MXF+JPEG-2000+HDD = Future of Video Preservation?
Anonymous Archivist writes "Media Matters, a technical consultancy specializing in archival audio and video material, recently completed a Mellon Foundation funded Digital Video Reformatting Preservation Project for the Dance Heritage Coalition. They conclude that MXF is the recommended container format, JPEG-2000 is the recommended encoding format and HDD is the recommended storage media. It's a very valuable series of experiments and offers a strong indication of where the archival preservation of analogue video is heading."
OK, let's talk archiveability. Let's talk about a medium that you can leave in a shoebox for a hundred years and read just by shining a light through it. I'm not talking hypothetical here - this technology is proven by the fact that people used it a hundred years ago and it worked. And the technology is even better now, even more stable.
I am of course talking about film. It is very very easy now to write digital images onto film, not very much more difficult than it is to scan film. There's no need to worry about whether the file format will be supported in the future, as I've already said. You don't need to shovel money into vendor's pockets every few years just to copy it to the latest trendiest type of disc. You can build a machine to project film out of junk if you need to, or you can scan it if you want a digital image and when you have a better scanner (e.g. a higher DMax), you can just scan it again.
The dude who wrote this report is just blowing smoke. He's trying to sell snake oil.
If you mirror across two disks and put the into storage, and one develops some minor errors, it is not possible to tell which one has the errors unless the data itself stores error checking and correction information. This is why God RAID-5 was invented. Using 3 drives you can identify and repair any errors that develop on any one drive.
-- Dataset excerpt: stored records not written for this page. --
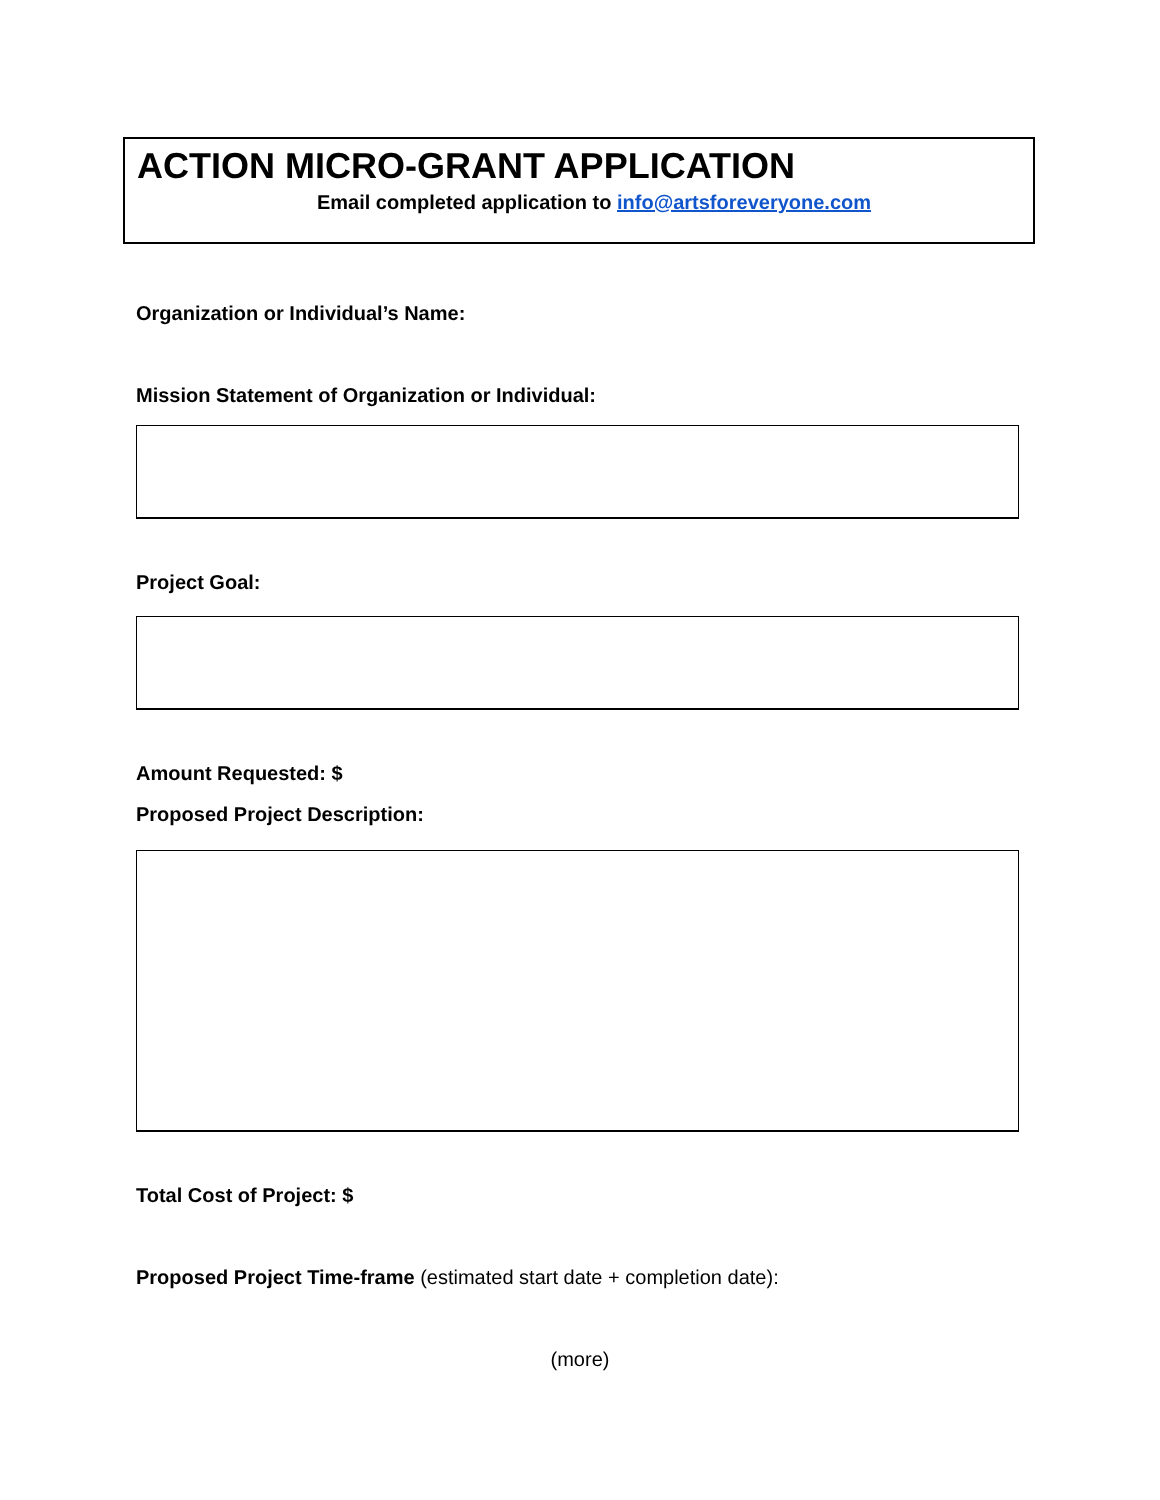ACTION MICRO-GRANT APPLICATION
Email completed application to info@artsforeveryone.com
Organization or Individual’s Name:
Mission Statement of Organization or Individual:
Project Goal:
Amount Requested: $
Proposed Project Description:
Total Cost of Project: $
Proposed Project Time-frame (estimated start date + completion date):
(more)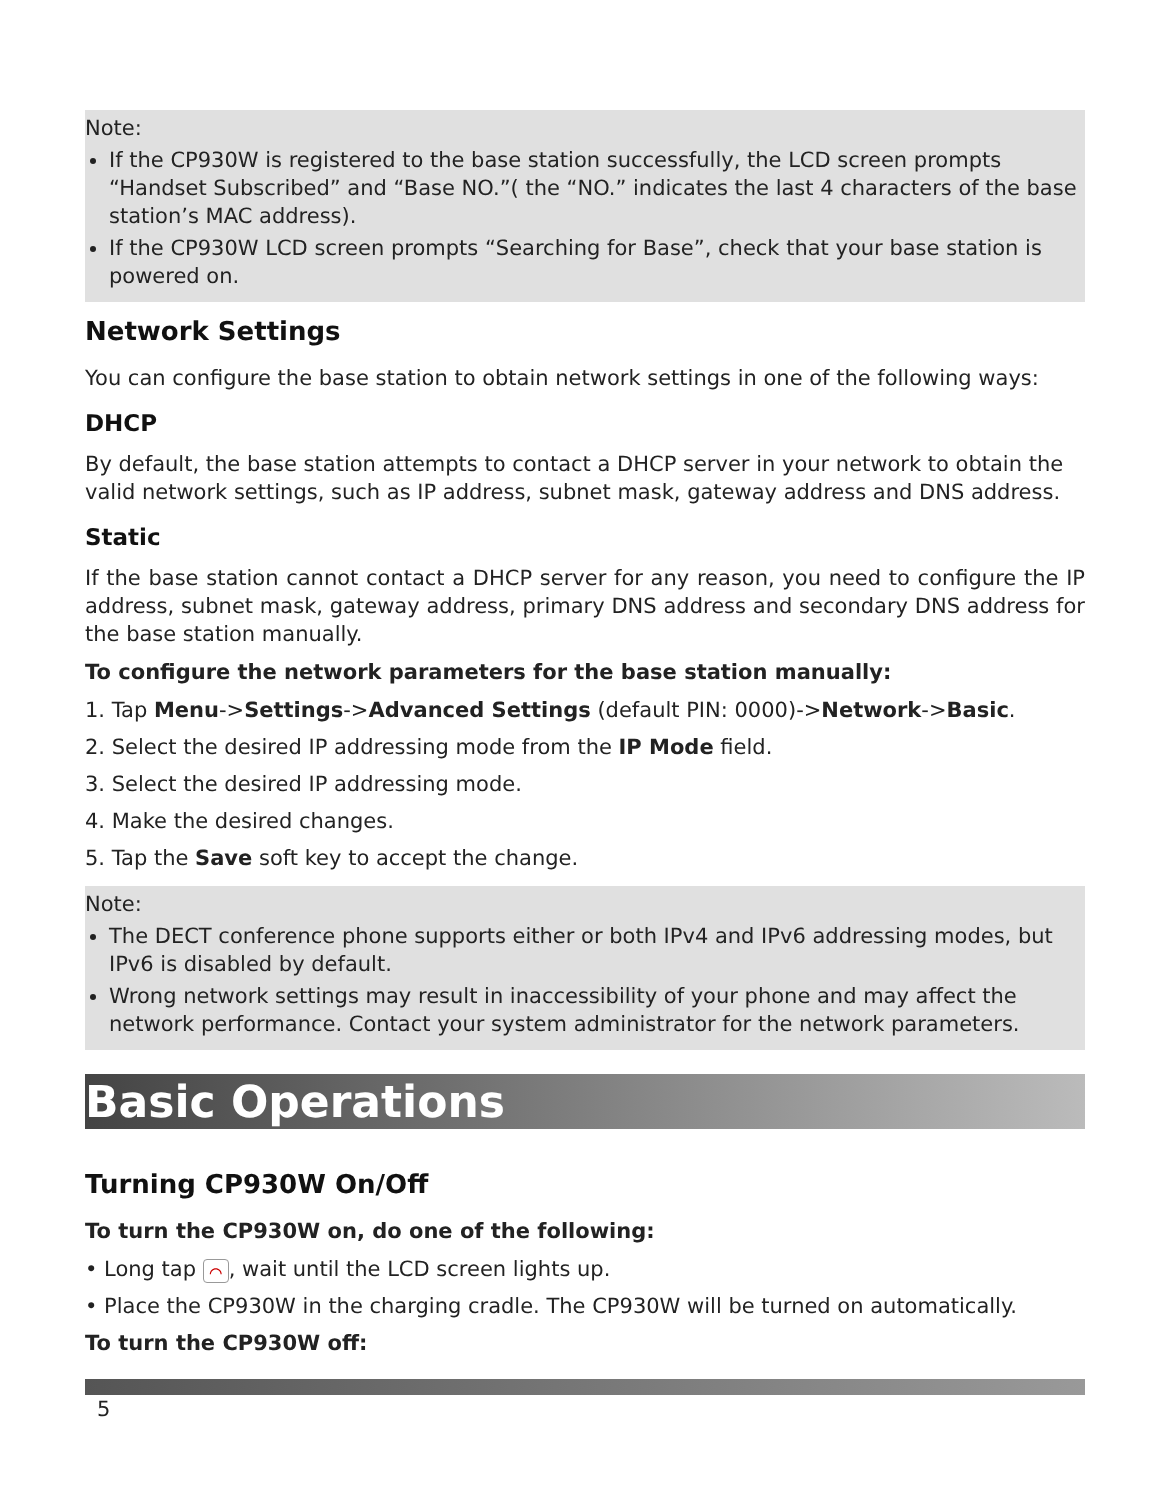Note:
If the CP930W is registered to the base station successfully, the LCD screen prompts “Handset Subscribed” and “Base NO.”( the “NO.” indicates the last 4 characters of the base station’s MAC address).
If the CP930W LCD screen prompts “Searching for Base”, check that your base station is powered on.
Network Settings
You can configure the base station to obtain network settings in one of the following ways:
DHCP
By default, the base station attempts to contact a DHCP server in your network to obtain the valid network settings, such as IP address, subnet mask, gateway address and DNS address.
Static
If the base station cannot contact a DHCP server for any reason, you need to configure the IP address, subnet mask, gateway address, primary DNS address and secondary DNS address for the base station manually.
To configure the network parameters for the base station manually:
1. Tap Menu->Settings->Advanced Settings (default PIN: 0000)->Network->Basic.
2. Select the desired IP addressing mode from the IP Mode field.
3. Select the desired IP addressing mode.
4. Make the desired changes.
5. Tap the Save soft key to accept the change.
Note:
The DECT conference phone supports either or both IPv4 and IPv6 addressing modes, but IPv6 is disabled by default.
Wrong network settings may result in inaccessibility of your phone and may affect the network performance. Contact your system administrator for the network parameters.
Basic Operations
Turning CP930W On/Off
To turn the CP930W on, do one of the following:
• Long tap ⌒, wait until the LCD screen lights up.
• Place the CP930W in the charging cradle. The CP930W will be turned on automatically.
To turn the CP930W off:
5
If you just mirror it on two hard drives and then put them into storage, they will last for a very long time.
Technically true, but my experience indicates that the most likely time for a drive to fail is when you power it up after a long period of inactivity. It's not exactly optimal to store your data for years only to have the drive(s) die when you first try to read from them...
I am TheRaven on Soylent News
It would be smarter to use PAR2 (or similar) on a filesystem basis, than to use a RAID filesystem. It's easier to deal with user space programs for reconstructing data.
"You're right," Fisheye says. "I should have set it on 'whip' or 'chop.'"
Definitely not!
Most if not all peer to peer networks require a certain level of interest in an item for it to be retained. Popular items are always easy to find while obscure / old items gradually disappear from the network.
Try finding a movie that's a few years old. You'll have more trouble finding the original Jurassic Park than Jurassic Park III.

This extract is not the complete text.